Visions of new happy times came to mind. David had founded Israel as a nation; he had established a capital, a royal court, a government, a kingdom. Israel had once been a powerful and respected Nation. The poor and oppressed were treated with justice. Such glory had long since departed, and its renewal was long overdue.

That day the gathering crowd saw the Kingdom in the pangs of rebirth. God would rule again! The supremacy of Israel would again be felt among the nations. Yahweh again would dwell in the temple. But it was a false spring, very soon their shouts of Hosannah would begin to stick in their throats. The ever growing  crowd which swelled the joyful chorus became a very angry mob. Their song of triumph turned into a coarse chant: “Crucify Him” they shouted, “We have no king but Caesar.”

The hopes of so many people lay lifeless on the palm covered ground. And so that scene has been repeated, over & over in many successive generations since then. It may even be the story of our own pilgrimage, because we, like those pilgrims of old, can so often begin with noble motives, high hopes, clear visions, & strong resolve. We are, just as they were, eager to shout “Hosannah!” The enthusiasm of those around us can be contagious.

But there can come a day when we realise that we have not counted the cost.  On Palm Sunday it is prudent to take stock. Look at the world around us and ask ourselves Have we put aside our ideals in favour of easier approaches to life. Have we allowed ourselves to admit what we thought was a triumph was only a false spring ?

Because even a False Spring can be a taste; a harbinger of things to come. Winter has not had the last laugh, for sure spring will come again! So we can also take heart today because Palm Sunday is also a symbol of great things to come, – of resurrection. Certainly the false spring is a reminder to us that we cannot move from Palm Sunday to Easter without journeying with Jesus from Jerusalem to Golgotha and the tomb.

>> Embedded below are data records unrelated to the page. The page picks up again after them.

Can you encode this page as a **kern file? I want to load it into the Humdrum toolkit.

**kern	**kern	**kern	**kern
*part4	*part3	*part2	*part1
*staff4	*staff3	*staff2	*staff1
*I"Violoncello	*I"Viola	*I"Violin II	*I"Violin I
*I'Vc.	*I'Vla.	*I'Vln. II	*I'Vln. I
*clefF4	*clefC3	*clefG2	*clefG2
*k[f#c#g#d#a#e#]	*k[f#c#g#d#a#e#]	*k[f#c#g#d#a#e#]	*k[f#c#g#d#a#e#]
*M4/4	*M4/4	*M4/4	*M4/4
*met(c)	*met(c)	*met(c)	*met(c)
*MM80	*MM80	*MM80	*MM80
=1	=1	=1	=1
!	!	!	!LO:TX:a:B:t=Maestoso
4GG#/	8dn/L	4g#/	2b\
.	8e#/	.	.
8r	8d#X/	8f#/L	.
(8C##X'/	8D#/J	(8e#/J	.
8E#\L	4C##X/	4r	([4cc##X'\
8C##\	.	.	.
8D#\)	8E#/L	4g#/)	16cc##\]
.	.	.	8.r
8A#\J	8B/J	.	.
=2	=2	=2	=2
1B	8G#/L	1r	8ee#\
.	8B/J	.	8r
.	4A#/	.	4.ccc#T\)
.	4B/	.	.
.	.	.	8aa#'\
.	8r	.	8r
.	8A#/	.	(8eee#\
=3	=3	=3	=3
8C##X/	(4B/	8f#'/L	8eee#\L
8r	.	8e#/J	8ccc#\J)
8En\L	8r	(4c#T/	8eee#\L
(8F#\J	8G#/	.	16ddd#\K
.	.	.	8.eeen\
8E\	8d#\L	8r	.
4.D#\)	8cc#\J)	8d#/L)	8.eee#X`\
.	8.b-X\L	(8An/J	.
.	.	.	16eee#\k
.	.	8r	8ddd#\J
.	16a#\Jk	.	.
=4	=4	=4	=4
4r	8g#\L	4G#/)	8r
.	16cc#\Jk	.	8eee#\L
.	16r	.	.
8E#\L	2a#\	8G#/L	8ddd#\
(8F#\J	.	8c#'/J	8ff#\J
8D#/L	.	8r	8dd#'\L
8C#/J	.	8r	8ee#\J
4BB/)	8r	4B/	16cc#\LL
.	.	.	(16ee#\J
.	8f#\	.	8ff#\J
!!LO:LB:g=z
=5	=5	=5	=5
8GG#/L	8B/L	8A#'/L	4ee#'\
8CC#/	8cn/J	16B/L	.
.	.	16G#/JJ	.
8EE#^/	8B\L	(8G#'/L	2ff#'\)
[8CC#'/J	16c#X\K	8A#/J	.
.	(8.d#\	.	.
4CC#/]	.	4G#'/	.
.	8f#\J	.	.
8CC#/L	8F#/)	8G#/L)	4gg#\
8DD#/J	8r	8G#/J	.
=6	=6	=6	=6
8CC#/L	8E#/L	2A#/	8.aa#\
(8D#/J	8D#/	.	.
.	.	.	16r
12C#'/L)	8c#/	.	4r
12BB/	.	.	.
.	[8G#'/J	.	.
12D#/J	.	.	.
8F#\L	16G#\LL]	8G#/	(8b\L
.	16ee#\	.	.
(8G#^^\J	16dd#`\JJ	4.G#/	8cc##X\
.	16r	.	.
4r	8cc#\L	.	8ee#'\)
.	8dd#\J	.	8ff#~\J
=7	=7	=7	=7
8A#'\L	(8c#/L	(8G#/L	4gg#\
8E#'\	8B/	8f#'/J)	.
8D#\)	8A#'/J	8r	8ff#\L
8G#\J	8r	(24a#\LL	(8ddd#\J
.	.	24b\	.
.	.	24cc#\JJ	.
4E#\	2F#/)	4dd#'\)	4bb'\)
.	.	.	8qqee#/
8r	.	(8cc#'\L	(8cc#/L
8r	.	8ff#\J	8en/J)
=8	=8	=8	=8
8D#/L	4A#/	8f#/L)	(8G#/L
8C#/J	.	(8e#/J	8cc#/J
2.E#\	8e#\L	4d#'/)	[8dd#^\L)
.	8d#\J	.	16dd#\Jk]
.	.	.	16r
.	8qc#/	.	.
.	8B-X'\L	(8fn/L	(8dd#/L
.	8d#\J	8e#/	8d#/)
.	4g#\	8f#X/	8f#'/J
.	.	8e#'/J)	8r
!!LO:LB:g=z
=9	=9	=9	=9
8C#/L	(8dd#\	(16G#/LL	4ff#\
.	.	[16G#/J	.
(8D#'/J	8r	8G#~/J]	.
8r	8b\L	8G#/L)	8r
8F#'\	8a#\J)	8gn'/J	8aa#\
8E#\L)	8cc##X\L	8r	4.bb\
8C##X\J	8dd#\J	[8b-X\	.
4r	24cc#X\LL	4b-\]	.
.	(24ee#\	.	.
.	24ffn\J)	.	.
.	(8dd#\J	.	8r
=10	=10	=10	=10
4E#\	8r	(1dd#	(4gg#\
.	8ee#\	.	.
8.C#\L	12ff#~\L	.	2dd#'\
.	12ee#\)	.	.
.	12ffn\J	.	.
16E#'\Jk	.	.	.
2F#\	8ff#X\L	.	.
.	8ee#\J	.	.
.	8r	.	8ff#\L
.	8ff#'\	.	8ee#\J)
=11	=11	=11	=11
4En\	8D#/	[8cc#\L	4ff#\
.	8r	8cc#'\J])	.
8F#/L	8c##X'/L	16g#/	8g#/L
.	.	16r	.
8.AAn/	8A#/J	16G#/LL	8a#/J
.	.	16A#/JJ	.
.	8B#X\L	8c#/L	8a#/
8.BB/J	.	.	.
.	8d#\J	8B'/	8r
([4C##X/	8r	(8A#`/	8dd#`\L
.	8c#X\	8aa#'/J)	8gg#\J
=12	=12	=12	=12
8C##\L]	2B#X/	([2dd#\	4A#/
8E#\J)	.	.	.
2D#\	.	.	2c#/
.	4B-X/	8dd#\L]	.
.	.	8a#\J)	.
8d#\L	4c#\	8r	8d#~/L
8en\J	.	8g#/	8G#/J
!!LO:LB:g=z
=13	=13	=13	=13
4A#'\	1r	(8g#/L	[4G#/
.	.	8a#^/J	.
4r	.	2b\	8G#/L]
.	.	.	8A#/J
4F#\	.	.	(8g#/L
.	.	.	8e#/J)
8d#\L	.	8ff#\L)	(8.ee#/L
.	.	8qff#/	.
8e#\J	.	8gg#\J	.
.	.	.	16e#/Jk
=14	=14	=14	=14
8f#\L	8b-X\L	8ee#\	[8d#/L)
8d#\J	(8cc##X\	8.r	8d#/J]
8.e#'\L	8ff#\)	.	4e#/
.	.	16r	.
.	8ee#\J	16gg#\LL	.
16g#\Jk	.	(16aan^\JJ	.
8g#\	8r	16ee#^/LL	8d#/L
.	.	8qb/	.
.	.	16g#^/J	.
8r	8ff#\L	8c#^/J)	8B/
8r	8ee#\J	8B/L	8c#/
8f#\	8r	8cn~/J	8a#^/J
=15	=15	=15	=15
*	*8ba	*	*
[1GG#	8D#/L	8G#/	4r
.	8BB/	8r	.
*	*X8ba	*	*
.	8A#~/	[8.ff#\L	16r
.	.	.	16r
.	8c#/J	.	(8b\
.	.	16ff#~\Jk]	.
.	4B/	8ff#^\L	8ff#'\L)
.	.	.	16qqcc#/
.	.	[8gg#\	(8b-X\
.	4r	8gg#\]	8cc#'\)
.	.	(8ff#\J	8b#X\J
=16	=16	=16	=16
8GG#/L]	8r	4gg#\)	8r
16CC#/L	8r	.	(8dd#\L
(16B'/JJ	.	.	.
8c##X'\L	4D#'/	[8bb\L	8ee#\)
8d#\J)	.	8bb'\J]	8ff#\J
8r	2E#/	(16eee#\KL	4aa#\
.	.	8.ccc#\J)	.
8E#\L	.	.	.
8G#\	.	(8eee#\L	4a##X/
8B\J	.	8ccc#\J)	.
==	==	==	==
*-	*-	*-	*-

For it is true that as soon as we are born we begin to die. It is also true that before we can begin to live we must learn to die. Only when we have mastered that truth are we free for abundant living. How can we master that lesson?

Recall the Lord’s word: “I am the resurrection and the life; he who believes in me, though he die yet shall he live, and whoever lives and believes in me shall never die.” (John 11:25)

There is no need for us to live in the shadow of death, once we have come to grips with that truth we can get on with what is significant in our lives, accepting that winter will return after a false spring, but also knowing that true spring will come and we can abandon all pretence and get on to living with purpose.  Death has been conquered and we can say those words of St Paul (1 Corinthians 15:54-57) “Death has been swallowed up in victory.

Where O death, is your victory?

Where O death, is your sting?

Thanks be to God, who gives us the victory

through our Lord Jesus Christ.”

So we should not be too despairing today. Today is only a kind of false spring. Christ did not just go riding on a colt into Jerusalem to face his appalling his death. He rode there to His destiny to seal His fate and the future of all who believe in Him.

This story is a symbol of things to come, of things as they can be, because that false spring assures us that the Kingdom will come to those who have eyes of faith. Even as the shadow of a cross hangs over today’s “Triumphal entry into Jerusalem “, making our celebration short lived, we should see this day as our encouragement to walk in faith towards a garden of agony and a hill of suffering, confident that night will pass and a third day will be ushered in.

The false spring of Palm Sunday says to us in the words of 1:Peter 5:10

“Not yet. Wait a little longer. We must first pass the cross and the tomb.” “And after you have suffered a little while, the God of all grace, who has called you to his eternal glory in Christ, will himself restore, establish, and strengthen you. To him be the dominion for ever and ever. Amen.”